* _GIVEN REQUEST_: Turn every line of the listing into a Markdown table with two columns, Row and Line, giving each line its own row number and leaving out blank lines.

* _Rows from a layout dataset_:
---

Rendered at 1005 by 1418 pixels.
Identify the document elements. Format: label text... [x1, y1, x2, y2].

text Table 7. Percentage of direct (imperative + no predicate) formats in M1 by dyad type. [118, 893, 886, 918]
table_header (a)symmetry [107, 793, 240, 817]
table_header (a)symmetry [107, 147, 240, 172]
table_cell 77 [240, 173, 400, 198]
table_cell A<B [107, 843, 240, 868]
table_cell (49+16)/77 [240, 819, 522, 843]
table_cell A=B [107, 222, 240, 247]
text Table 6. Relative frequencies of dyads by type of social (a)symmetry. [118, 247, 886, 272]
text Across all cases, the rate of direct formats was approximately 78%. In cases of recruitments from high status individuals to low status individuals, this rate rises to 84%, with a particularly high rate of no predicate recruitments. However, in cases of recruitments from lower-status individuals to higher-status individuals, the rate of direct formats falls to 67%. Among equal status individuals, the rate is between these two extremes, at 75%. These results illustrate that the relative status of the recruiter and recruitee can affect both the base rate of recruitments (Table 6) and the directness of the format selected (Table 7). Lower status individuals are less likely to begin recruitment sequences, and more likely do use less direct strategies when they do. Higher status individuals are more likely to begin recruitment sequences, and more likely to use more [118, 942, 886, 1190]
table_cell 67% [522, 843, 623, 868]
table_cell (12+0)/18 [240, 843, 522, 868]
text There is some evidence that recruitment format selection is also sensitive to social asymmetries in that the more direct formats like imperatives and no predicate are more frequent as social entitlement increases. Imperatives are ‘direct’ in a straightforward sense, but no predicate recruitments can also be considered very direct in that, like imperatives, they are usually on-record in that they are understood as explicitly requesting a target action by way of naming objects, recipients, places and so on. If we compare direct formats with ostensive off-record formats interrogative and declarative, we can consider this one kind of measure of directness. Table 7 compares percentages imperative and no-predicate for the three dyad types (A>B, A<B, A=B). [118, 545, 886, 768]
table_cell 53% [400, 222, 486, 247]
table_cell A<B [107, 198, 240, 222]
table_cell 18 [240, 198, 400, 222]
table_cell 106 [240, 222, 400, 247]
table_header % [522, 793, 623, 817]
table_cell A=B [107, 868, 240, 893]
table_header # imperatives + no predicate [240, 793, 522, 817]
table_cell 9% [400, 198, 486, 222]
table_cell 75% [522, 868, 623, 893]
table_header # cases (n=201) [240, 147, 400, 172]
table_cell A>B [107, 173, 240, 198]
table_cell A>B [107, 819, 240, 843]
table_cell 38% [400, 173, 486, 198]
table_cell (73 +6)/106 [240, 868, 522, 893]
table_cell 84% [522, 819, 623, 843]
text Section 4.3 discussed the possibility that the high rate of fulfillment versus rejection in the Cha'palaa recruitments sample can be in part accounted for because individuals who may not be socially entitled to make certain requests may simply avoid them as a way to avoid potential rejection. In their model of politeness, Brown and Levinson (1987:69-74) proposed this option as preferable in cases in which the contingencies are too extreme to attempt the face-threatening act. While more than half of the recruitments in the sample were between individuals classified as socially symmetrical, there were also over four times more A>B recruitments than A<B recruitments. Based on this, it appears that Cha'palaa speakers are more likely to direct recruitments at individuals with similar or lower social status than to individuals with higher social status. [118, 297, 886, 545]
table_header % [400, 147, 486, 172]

---

* _COMPLETED EXERCISE_:
| Row | Line |
|---|---|
| 1 | Rendered at 1005 by 1418 pixels. |
| 2 | Identify the document elements. Format: label text... [x1, y1, x2, y2]. |
| 3 | text Table 7. Percentage of direct (imperative + no predicate) formats in M1 by dyad type. [118, 893, 886, 918] |
| 4 | table_header (a)symmetry [107, 793, 240, 817] |
| 5 | table_header (a)symmetry [107, 147, 240, 172] |
| 6 | table_cell 77 [240, 173, 400, 198] |
| 7 | table_cell A<B [107, 843, 240, 868] |
| 8 | table_cell (49+16)/77 [240, 819, 522, 843] |
| 9 | table_cell A=B [107, 222, 240, 247] |
| 10 | text Table 6. Relative frequencies of dyads by type of social (a)symmetry. [118, 247, 886, 272] |
| 11 | text Across all cases, the rate of direct formats was approximately 78%. In cases of recruitments from high status individuals to low status individuals, this rate rises to 84%, with a particularly high rate of no predicate recruitments. However, in cases of recruitments from lower-status individuals to higher-status individuals, the rate of direct formats falls to 67%. Among equal status individuals, the rate is between these two extremes, at 75%. These results illustrate that the relative status of the recruiter and recruitee can affect both the base rate of recruitments (Table 6) and the directness of the format selected (Table 7). Lower status individuals are less likely to begin recruitment sequences, and more likely do use less direct strategies when they do. Higher status individuals are more likely to begin recruitment sequences, and more likely to use more [118, 942, 886, 1190] |
| 12 | table_cell 67% [522, 843, 623, 868] |
| 13 | table_cell (12+0)/18 [240, 843, 522, 868] |
| 14 | text There is some evidence that recruitment format selection is also sensitive to social asymmetries in that the more direct formats like imperatives and no predicate are more frequent as social entitlement increases. Imperatives are ‘direct’ in a straightforward sense, but no predicate recruitments can also be considered very direct in that, like imperatives, they are usually on-record in that they are understood as explicitly requesting a target action by way of naming objects, recipients, places and so on. If we compare direct formats with ostensive off-record formats interrogative and declarative, we can consider this one kind of measure of directness. Table 7 compares percentages imperative and no-predicate for the three dyad types (A>B, A<B, A=B). [118, 545, 886, 768] |
| 15 | table_cell 53% [400, 222, 486, 247] |
| 16 | table_cell A<B [107, 198, 240, 222] |
| 17 | table_cell 18 [240, 198, 400, 222] |
| 18 | table_cell 106 [240, 222, 400, 247] |
| 19 | table_header % [522, 793, 623, 817] |
| 20 | table_cell A=B [107, 868, 240, 893] |
| 21 | table_header # imperatives + no predicate [240, 793, 522, 817] |
| 22 | table_cell 9% [400, 198, 486, 222] |
| 23 | table_cell 75% [522, 868, 623, 893] |
| 24 | table_header # cases (n=201) [240, 147, 400, 172] |
| 25 | table_cell A>B [107, 173, 240, 198] |
| 26 | table_cell A>B [107, 819, 240, 843] |
| 27 | table_cell 38% [400, 173, 486, 198] |
| 28 | table_cell (73 +6)/106 [240, 868, 522, 893] |
| 29 | table_cell 84% [522, 819, 623, 843] |
| 30 | text Section 4.3 discussed the possibility that the high rate of fulfillment versus rejection in the Cha'palaa recruitments sample can be in part accounted for because individuals who may not be socially entitled to make certain requests may simply avoid them as a way to avoid potential rejection. In their model of politeness, Brown and Levinson (1987:69-74) proposed this option as preferable in cases in which the contingencies are too extreme to attempt the face-threatening act. While more than half of the recruitments in the sample were between individuals classified as socially symmetrical, there were also over four times more A>B recruitments than A<B recruitments. Based on this, it appears that Cha'palaa speakers are more likely to direct recruitments at individuals with similar or lower social status than to individuals with higher social status. [118, 297, 886, 545] |
| 31 | table_header % [400, 147, 486, 172] |